Oct 14, 2008
Lewis’ Narnia deciphered
by Dominique McKay
Michael Ward, author of “Planet Narnia: The Seven Heavens in the Imagination of C.S. Lewis,” made his first appearance at Liberty University last Thursday. Speaking to a packed crowd of students and faculty members, Ward outlined his theory that C.S. Lewis hid a parallel between his “Chronicles of Narnia” series and medieval mythology.
“I hope it will show people Narnia is more than what we’ve been giving it credit for,” Ward said. “It is a very carefully and sophisticated work of art.”
“Planet Narnia,” already in its fifth printing and peaking interests from the BBC for a documentary film, answers the question of why three of the books in the Chronicles series seem to be clear biblical allegories while the other four have no obvious scriptural foundation.
“We teach the world we create,” Ward said. “Lewis creates a world that has a question of coherence.”

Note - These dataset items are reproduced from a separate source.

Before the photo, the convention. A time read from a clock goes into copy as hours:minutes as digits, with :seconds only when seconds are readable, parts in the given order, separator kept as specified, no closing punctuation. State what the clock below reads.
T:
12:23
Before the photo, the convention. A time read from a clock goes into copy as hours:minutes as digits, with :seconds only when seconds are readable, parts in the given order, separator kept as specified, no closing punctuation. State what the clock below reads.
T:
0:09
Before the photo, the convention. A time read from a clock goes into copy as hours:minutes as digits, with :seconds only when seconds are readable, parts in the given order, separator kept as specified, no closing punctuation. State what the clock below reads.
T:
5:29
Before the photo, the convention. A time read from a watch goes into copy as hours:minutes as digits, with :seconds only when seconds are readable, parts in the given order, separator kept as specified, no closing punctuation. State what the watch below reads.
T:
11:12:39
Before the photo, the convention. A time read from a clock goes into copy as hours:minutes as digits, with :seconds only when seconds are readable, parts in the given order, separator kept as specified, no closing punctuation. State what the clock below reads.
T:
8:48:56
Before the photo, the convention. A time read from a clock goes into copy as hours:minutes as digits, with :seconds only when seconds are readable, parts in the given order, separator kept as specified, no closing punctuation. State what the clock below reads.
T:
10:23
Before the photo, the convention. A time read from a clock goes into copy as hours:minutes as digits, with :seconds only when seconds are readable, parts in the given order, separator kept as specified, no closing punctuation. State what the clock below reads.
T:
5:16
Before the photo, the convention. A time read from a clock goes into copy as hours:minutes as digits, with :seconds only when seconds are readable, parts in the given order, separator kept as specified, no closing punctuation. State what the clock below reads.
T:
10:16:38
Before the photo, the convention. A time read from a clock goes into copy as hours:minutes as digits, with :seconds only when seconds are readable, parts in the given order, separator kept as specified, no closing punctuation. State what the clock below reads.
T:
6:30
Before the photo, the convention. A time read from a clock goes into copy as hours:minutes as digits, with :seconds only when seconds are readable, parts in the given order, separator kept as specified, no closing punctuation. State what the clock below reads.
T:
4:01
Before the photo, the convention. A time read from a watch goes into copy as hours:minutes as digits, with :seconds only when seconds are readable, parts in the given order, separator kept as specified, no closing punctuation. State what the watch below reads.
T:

In “Planet Narnia,” Ward takes the reader through each of the Chronicles of Narnia’s seven books showing how many of the series’ elements directly correlate with characteristics of the Roman gods.
“It was very interesting and helped me understand a lot of underlying sections of Lewis’ writings. (There were) things that I would never think of until someone pointed them out to me and then they made perfect sense,” Jennifer Lind, a senior English major, said. “Even a person whose study is not English cannot deny that Ward has truth, logic and evidence behind all of his arguments.”
One example Ward uses to support his medieval theory is the book “Prince Caspian,” which he refers to as the “Mars book.” Ward showed the audience how Mars was not only the god of war but also the god of vegetation. Ward claims C.S. Lewis correlated this strongly with the battle that takes place in “Prince Caspian” as well as the imagery of the trees in the forest, a running theme throughout the novel.
“I thought that was a pretty interesting way of looking at the books,” Julia Stillwagon, a junior and English minor, said. “It was very neat how all the books connected perfectly with the planets, moon and sun.”
“The fact that he could finally give a satisfactory answer for how Lewis made the Chronicles of Narnia cohesive is truly amazing,” Jill Johnson, an officer of Sigma Tau Delta (STD), said. “This new theory will bring such satisfaction and new delight each time the novels are read or studied in classrooms or outside of them.”
STD, the English honor society, hosted the event, which brought in students and professors of all majors, including English and philosophy, as well as many fans of the Chronicles of Narnia series.
“I thought the turn out for the Michael Ward event was wonderfully encouraging,” Johnson said. “It showed that students do care to be challenged in what they think and are willing to hear brilliant new theories.”
“All of the feedback after the event was very positive,” Andrew Walker, an STD officer, said. “Dr. Ward is highly accomplished and his lecture well-reflected his reputation.”